Mr. Netanyahu and Mr. Orban share an approach to domestic politics: an antipathy for liberal voices, a discomfort with Muslim minorities, and a willingness to work with the far-right.
Like Mr. Orban in Hungary, Mr. Netanyahu has introduced legislation that targets civil society organizations that receive significant funding from overseas. His government has forbidden non-Jews from exercising the right to self-determination, and removed Arabic as an official Israeli language.
Recently, Mr. Netanyahu engineered an electoral pact with a racist party from the far-right fringe who could help him retain power in a general election later this year.
“I don’t believe that Netanyahu really wants a State of Israel with no Arabs, but I believe he does want a State of Israel where the position of Jews is so dominant and secure that it would never have to consider having to be a Western-style liberal democracy without an ethno-religious character,” said Derek Penslar, a professor of Jewish history at Harvard University.

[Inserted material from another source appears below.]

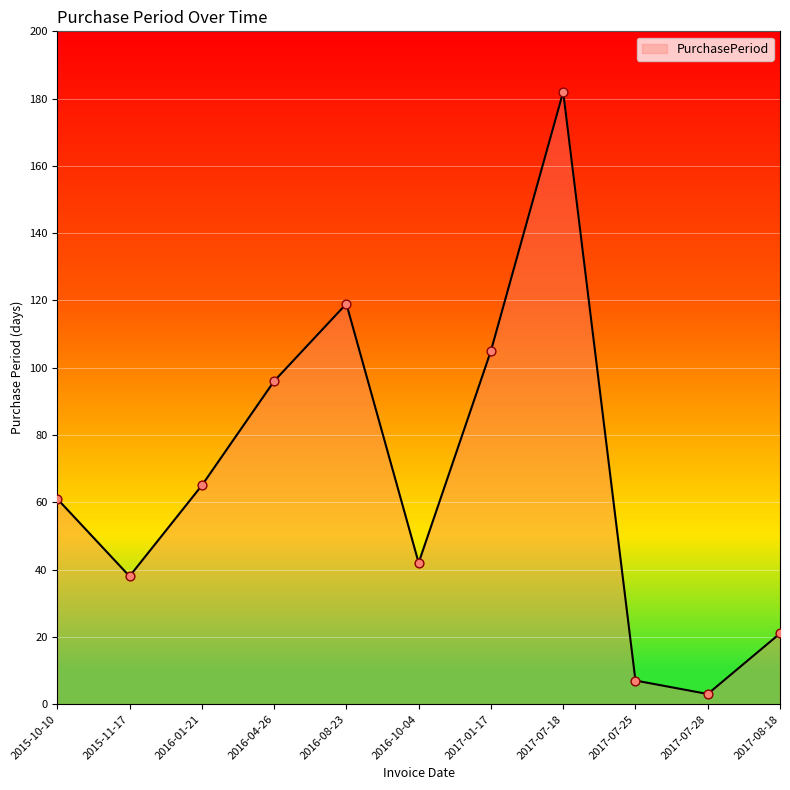

What is the ratio of the value at 2016-08-23 to the value at 2015-10-10?

2.0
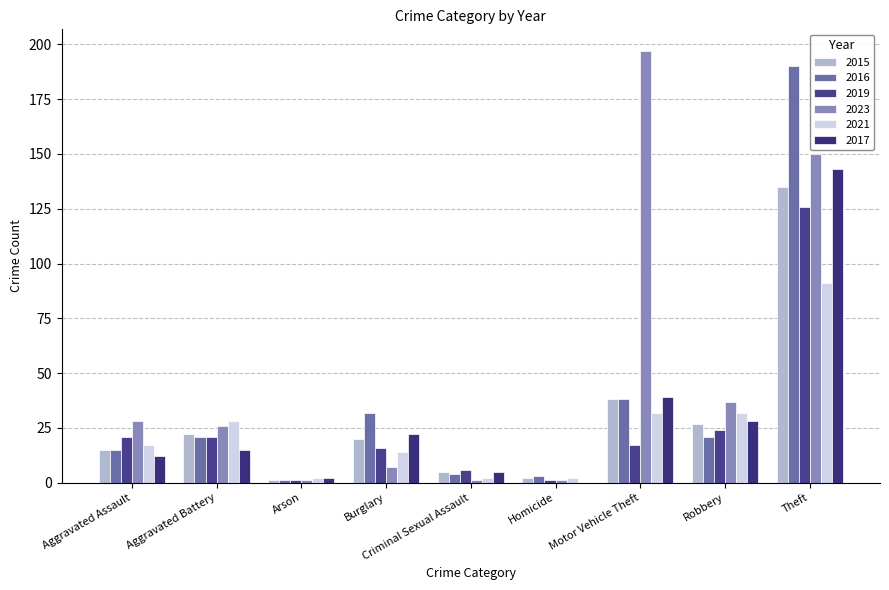

Where does the 2019 series first go above 17?

Aggravated Assault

“There is an aspiration for ethnocracy,” added Mr. Penslar. “It doesn’t mean there are no other ethnic groups — but only one group truly rules.”

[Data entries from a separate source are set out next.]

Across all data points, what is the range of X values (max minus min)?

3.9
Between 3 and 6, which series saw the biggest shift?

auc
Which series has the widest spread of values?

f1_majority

And though the relationship between Mr. Netanyahu and Mr. Orban may trouble some in the Jewish diaspora, it may not be so troubling for Israelis themselves, said Yossi Shain, a professor of political science at Tel Aviv University.
Mr. Orban supports Israel’s right to exist, whereas his critics are perceived by some Israelis “to demean Israel’s nationalism and right to exist,” said Mr. Shain, the author of a forthcoming book addressing the subject.
“And for Israelis, that is the core of anti-Semitism in the modern era.”